Critiques
« La femme la plus assassinée du monde », biopic d’un vrai (faux) meurtre
« Inspiré de faits réels », « basé sur une histoire vraie »,… Vous avez probablement déjà pu lire une phrase de ce type au début d’un film ou d’un autre. Elle témoigne d’un mélange des genres cinématographiques entre fiction, biopic et documentaire.
Au détour des projections du Festival du film fantastique de Neuchâtel (NIFFF), un de ces films a attiré mon attention : La femme la plus assassinée du monde de Frank Ribière, sorti cette année.
L’histoire se passe dans les années trente, à Paris. Elle est inspirée de la vie de Marie-Thérèse Beau alias Paula Maxa, la star du théâtre Grand Guignol. Comédienne dans ce théâtre du macabre, elle y interprète, nuit après nuit, la victime de meurtres sanglants. Cependant elle se retrouve menacée, par un vrai tueur cette fois. Jean, jeune journaliste à la recherche d’un scoop, découvre que cet homme fait partie du passé de la jeune femme. Il espère pouvoir aider Marie-Thérèse à s’enfuir. Va-t-elle mourir sur scène ou échapper à ce destin tout tracé ? Là est l’intrigue du film.

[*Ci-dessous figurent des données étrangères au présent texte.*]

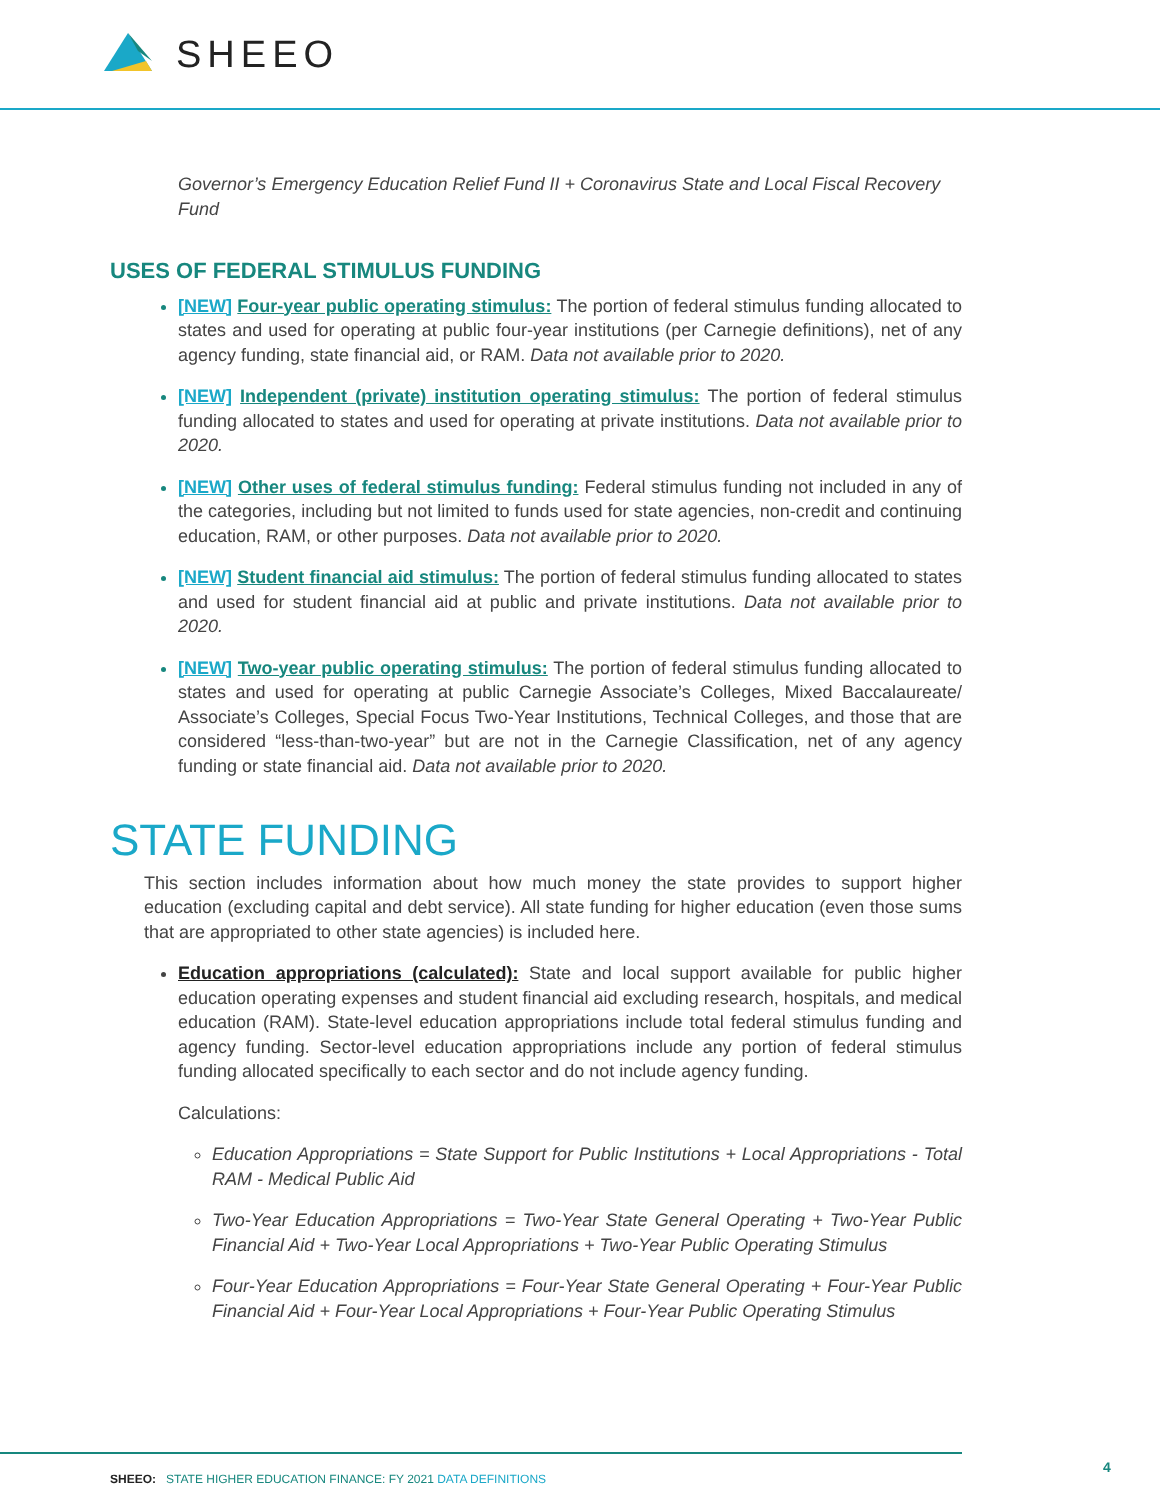SHEEO
Governor’s Emergency Education Relief Fund II + Coronavirus State and Local Fiscal Recovery Fund
USES OF FEDERAL STIMULUS FUNDING
[NEW] Four-year public operating stimulus: The portion of federal stimulus funding allocated to states and used for operating at public four-year institutions (per Carnegie definitions), net of any agency funding, state financial aid, or RAM. Data not available prior to 2020.
[NEW] Independent (private) institution operating stimulus: The portion of federal stimulus funding allocated to states and used for operating at private institutions. Data not available prior to 2020.
[NEW] Other uses of federal stimulus funding: Federal stimulus funding not included in any of the categories, including but not limited to funds used for state agencies, non-credit and continuing education, RAM, or other purposes. Data not available prior to 2020.
[NEW] Student financial aid stimulus: The portion of federal stimulus funding allocated to states and used for student financial aid at public and private institutions. Data not available prior to 2020.
[NEW] Two-year public operating stimulus: The portion of federal stimulus funding allocated to states and used for operating at public Carnegie Associate’s Colleges, Mixed Baccalaureate/ Associate’s Colleges, Special Focus Two-Year Institutions, Technical Colleges, and those that are considered “less-than-two-year” but are not in the Carnegie Classification, net of any agency funding or state financial aid. Data not available prior to 2020.
STATE FUNDING
This section includes information about how much money the state provides to support higher education (excluding capital and debt service). All state funding for higher education (even those sums that are appropriated to other state agencies) is included here.
Education appropriations (calculated): State and local support available for public higher education operating expenses and student financial aid excluding research, hospitals, and medical education (RAM). State-level education appropriations include total federal stimulus funding and agency funding. Sector-level education appropriations include any portion of federal stimulus funding allocated specifically to each sector and do not include agency funding.
Calculations:
Education Appropriations = State Support for Public Institutions + Local Appropriations - Total RAM - Medical Public Aid
Two-Year Education Appropriations = Two-Year State General Operating + Two-Year Public Financial Aid + Two-Year Local Appropriations + Two-Year Public Operating Stimulus
Four-Year Education Appropriations = Four-Year State General Operating + Four-Year Public Financial Aid + Four-Year Local Appropriations + Four-Year Public Operating Stimulus
SHEEO: STATE HIGHER EDUCATION FINANCE: FY 2021 DATA DEFINITIONS
4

Pourtant, à la sortie de la séance, une autre question me trotte dans la tête : quelle est la part de vrai dans ce film ? Démêlons la fiction de la réalité.
Le Grand Guignol
Le succès du théâtre le Grand Guignol n’est pas du tout une fantaisie du réalisateur. Il a bel et bien existé et était tout aussi subversif que dans le film.
Le théâtre a été parfaitement reconstitué pour le film, la salle toute en largeur et les statues pendues au balcon existaient bel et bien. La salle étant très petite (uniquement 280 places), le théâtre était souvent complet et les laissés pour compte se pressaient devant la porte pour pouvoir entendre Paula Maxa crier. Les pièces jouées dans le film sont également très proches de la réalité.
De plus André De Lorde, le scénariste interprété par Michel Fau, a bel et bien existé : il était surnommé « Le prince de la terreu r». Paul Ratineau, le génie des effets spéciaux, n’est pas non plus une invention. Le sang utilisé aujourd’hui dans le monde du théâtre et du cinéma est pratiquement le même que celui mis au point par celui-ci. Pour finir, le psychologue Alfred Binet participait en effet à la réalisation des spectacles.
Le Petit Journal
Le Petit Journal, quotidien pour lequel le jeune journaliste Jean écrit, a, lui aussi, bel et bien existé. Il paraît pour la première fois en 1863 et connaîtra son heure de gloire en suivant de très près l’Affaire Troppmann de septembre 1868. Ce fait divers macabre aura tellement de succès que le Petit Journal fera du fait divers la base de la stratégie éditoriale du journal. Le « Tueur de la butte » a lui-même également existé bien qu’il ne s’en soit jamais pris à la comédienne du Grand Guignol. Jean n’a pourtant jamais existé et est une pure invention du réalisateur.
La vie de Paula Maxa
Marie-Thérèse Beau (interprétée par Anna Mouglagis dans le film) était la vedette du Grand Guignol de 1917 à 1933 et performait sous le nom de Paula Maxa. Plusieurs documents attestent de son existence. Elle a elle-même plusieurs fois témoigné de sa vie au théâtre et de son surnom de « femme la plus assassinée du monde ». Comme dans le film, elle dit s’être fait violer dans son adolescence, et ce à deux reprises. Elle explique avoir pu tirer de ces expériences traumatisantes sa capacité à jouer des rôles de victime. Cependant le contexte de ces viols n’a rien à voir avec celui mis en avant dans le film.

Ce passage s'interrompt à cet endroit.